Washington. .

Es sind die Berufskollegen, die Dr. Conrad Murray immer weiter zusetzen im Prozess um die Verantwortung für den Tod von Pop-Sänger Michael Jackson. Dr. Alon Steinberg, Kardiologe aus Ventura nahe Los Angeles, ging gestern so weit wie bislang kein anderer Mediziner.

„Michael Jackson könnte noch leben“, sagte Steinberg trotz der offenkundigen Übermedikamentierung des „King of Pop“ mit dem Narkosemittel Propofol und Schlaftabletten, „wenn Dr. Murray nur die richtigen Schritte eingeleitet hätte, als Michael nicht mehr atmete.“

Anstatt umgehend die Notfall-Nummer 911 anzurufen, so Steinberg, der von der Anklage als Gutachter geladen war, habe Murray rund 20 Minuten mit der Alarmierung der Rettungskräfte gewartet und in offenkundiger Unkenntnis falsche Wiederbelebungsmethoden praktiziert.

Alles falsch gemacht

Der Herz- und Kreislaufexperte Steinberg ging noch einen Schritt weiter. Murray habe bei der Verabreichung von Propofol, einen Stoff, nach dem Jackson regelmäßig verlangt habe, um schlafen zu können, so ziemlich alles falsch gemacht, was falsch zu machen war: keine ständige Beobachtung der Herz- und Kreislauftätigkeit, keine Vorkehrungen für einen Notfall etc.

Einen Patienten mit Propofol allein zu lassen, so Steinberg, sei ungefähr so, „als ließe man ein Kleinkind unbeaufsichtigt auf dem Küchentisch liegen“. Murray habe sträflich gegen alle Regeln der ärztlichen Fürsorgepflicht verstoßen, Jackson könnte definitiv noch am Leben sein, wenn diese eklatanten Verstöße nicht passiert wären.

Vier Jahre Haft drohen

Staatsanwalt David Walgren will bis Freitag seine Zeugen-Befragung abgeschlossen haben. Ob Murray zum jetzigen Zeitpunkt selbst ins Kreuzverhör genommen wird, ist noch ungewiss. Danach hat die Verteidigung das Wort. Letztere hat gestern in bemerkenswert beiläufiger Weise eine Behauptung zurückgenommen, die vom ersten Prozesstag an Murray in ein günstiges Licht rücken sollte. Danach spreche vieles dafür, so Anwalt Ed Chernoff, dass Jackson sich in den Minuten der Abwesenheit seines Hausarztes am 25. Juni 2009 selbst die Überdosis Propofol verabreicht hat, indem er die trübe Flüssigkeit, seine „Milch“, einfach trank.

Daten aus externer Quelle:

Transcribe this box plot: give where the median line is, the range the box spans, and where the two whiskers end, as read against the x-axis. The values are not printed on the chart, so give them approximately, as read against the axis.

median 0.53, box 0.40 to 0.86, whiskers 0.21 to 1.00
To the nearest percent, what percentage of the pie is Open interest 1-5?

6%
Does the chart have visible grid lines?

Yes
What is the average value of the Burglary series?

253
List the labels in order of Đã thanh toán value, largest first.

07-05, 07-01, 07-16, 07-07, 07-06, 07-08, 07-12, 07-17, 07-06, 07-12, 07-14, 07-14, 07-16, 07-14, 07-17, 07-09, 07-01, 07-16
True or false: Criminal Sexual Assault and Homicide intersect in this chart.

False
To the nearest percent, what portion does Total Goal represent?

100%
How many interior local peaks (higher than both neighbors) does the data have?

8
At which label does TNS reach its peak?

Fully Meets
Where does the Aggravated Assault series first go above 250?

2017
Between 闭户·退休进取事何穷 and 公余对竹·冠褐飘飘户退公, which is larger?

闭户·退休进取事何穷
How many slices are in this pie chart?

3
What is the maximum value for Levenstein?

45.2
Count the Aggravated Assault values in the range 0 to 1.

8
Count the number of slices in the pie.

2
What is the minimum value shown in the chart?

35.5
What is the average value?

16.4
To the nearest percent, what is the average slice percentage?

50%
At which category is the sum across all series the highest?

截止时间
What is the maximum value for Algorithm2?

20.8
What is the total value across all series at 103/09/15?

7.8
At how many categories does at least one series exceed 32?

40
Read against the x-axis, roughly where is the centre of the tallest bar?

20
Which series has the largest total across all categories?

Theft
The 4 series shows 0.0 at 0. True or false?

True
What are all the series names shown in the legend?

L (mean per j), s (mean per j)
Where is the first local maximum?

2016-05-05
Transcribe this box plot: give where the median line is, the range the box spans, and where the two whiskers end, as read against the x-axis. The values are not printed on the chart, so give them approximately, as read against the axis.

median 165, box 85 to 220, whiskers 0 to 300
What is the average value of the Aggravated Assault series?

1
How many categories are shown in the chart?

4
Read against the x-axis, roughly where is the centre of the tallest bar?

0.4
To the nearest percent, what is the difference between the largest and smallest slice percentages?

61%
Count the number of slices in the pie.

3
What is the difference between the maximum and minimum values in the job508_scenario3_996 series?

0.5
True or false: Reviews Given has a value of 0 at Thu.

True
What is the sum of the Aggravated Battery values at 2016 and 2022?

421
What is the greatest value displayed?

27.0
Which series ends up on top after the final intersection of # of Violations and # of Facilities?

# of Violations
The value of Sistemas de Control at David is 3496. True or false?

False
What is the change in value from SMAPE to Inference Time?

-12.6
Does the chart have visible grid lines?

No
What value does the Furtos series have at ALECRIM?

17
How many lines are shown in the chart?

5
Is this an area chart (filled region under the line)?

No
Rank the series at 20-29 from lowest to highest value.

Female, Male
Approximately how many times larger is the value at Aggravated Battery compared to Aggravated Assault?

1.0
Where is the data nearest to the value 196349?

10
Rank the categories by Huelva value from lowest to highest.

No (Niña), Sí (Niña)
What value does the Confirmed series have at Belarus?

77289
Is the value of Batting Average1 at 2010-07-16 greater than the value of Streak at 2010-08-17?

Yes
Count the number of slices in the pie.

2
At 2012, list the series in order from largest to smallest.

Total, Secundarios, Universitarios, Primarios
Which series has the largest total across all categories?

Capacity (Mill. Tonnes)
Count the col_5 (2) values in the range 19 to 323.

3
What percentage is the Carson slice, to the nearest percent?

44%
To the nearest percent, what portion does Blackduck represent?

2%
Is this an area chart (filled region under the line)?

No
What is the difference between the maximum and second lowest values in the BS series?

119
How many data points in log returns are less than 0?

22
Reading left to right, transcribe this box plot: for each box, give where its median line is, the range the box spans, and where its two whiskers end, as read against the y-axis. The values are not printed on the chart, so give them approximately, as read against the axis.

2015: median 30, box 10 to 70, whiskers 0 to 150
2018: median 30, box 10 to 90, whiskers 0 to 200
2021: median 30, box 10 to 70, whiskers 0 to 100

Chernoffs Sozius Michael Flanagan kassierte die These gestern ohne Angaben von Gründen ein. Der Prozess gegen Murray, der sich wegen fahrlässiger Tötung verantworten muss und bei einer Verurteilung mit bis zu vier Jahren Gefängnis rechnen muss, wird heute fortgesetzt. Das Urteil wird für Ende Oktober erwartet.